*For any* set of axioms [1], there is a true statement for which *a proof does not exist*.

So to prove Godel’s theorem, it doesn’t suffice to say “Okay I picked this set of axioms that are too weak to prove much of anything. Here’s an example of a thing I can’t prove.” Instead you have to say “Okay, Bob picked a set of axioms that Bob thinks are strong enough to prove all of math as we know it. Here’s a fact that’s true in every world where Bob’s axioms are true, and here’s why Bob can’t ever prove that fact.” You have no control over what axioms Bob picks [2]. You have to show an unprovable fact exists *regardless of how Bob chooses his axioms*.

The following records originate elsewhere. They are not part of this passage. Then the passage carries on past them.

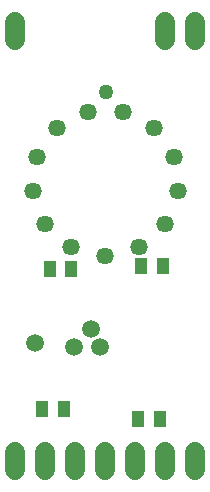
<source format=gbs>
G75*
%MOIN*%
%OFA0B0*%
%FSLAX25Y25*%
%IPPOS*%
%LPD*%
%AMOC8*
5,1,8,0,0,1.08239X$1,22.5*
%
%ADD10C,0.05761*%
%ADD11C,0.06800*%
%ADD12R,0.03950X0.05524*%
%ADD13C,0.05918*%
%ADD14C,0.04956*%
D10*
X0029845Y0080360D03*
X0021114Y0088095D03*
X0016978Y0099001D03*
X0018384Y0110580D03*
X0025010Y0120180D03*
X0035338Y0125600D03*
X0047002Y0125600D03*
X0057330Y0120180D03*
X0063956Y0110580D03*
X0065362Y0099001D03*
X0061226Y0088095D03*
X0052495Y0080360D03*
X0041170Y0077569D03*
D11*
X0011170Y0012100D02*
X0011170Y0006100D01*
X0021170Y0006100D02*
X0021170Y0012100D01*
X0031170Y0012100D02*
X0031170Y0006100D01*
X0041170Y0006100D02*
X0041170Y0012100D01*
X0051170Y0012100D02*
X0051170Y0006100D01*
X0061170Y0006100D02*
X0061170Y0012100D01*
X0071170Y0012100D02*
X0071170Y0006100D01*
X0071170Y0149407D02*
X0071170Y0155407D01*
X0061170Y0155407D02*
X0061170Y0149407D01*
X0011170Y0149407D02*
X0011170Y0155407D01*
D12*
X0022757Y0073013D03*
X0029843Y0073013D03*
X0053257Y0074013D03*
X0060343Y0074013D03*
X0059343Y0023013D03*
X0052257Y0023013D03*
X0027343Y0026513D03*
X0020257Y0026513D03*
D13*
X0030800Y0047013D03*
X0036300Y0053013D03*
X0039300Y0047013D03*
X0017800Y0048513D03*
D14*
X0041300Y0132013D03*
M02*

</source>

You’re also missing some details involving your unprovable statement D [3]. In particular, the whole “is true in every world where the axioms are true, but a proof does not exist” part is *very* tricky. You have to figure out how to show that D is true without proving it from the axioms, which is already mind-bendingly hard. You have to show this not for some specific set of axioms, but for *any possible* set of axioms that Bob could pick — which makes it even more difficult. Then you have to show that a proof *cannot exist* — no matter how clever someone is, how much computer power they have, how many trillions of lines of tricky math tricks they throw at the problem, *no possible mathematical proof* proves D. We’ve entered the realm of an *extremely challenging* problem.

[1] Technically, for any set of axioms that can describe both addition and multiplication of integers.

[2] Again, there are some technicalities I’m leaving out. The axioms can’t contradict each other. The worlds they describe have to allow integers that can be both added and multiplied. And the axioms have to be specified precisely enough that a computer program can figure out in a finite amount of time whether something’s an axiom, which prevents Bob from cheating by simply saying “I declare every true statement to be an axiom.”

[3] You say D is a “theorem that cannot be proved,” but mathematicians usually reserve the term “theorem” for something that can be proved, and would call D an “unprovable statement,” or “a statement that is true but cannot be proved.”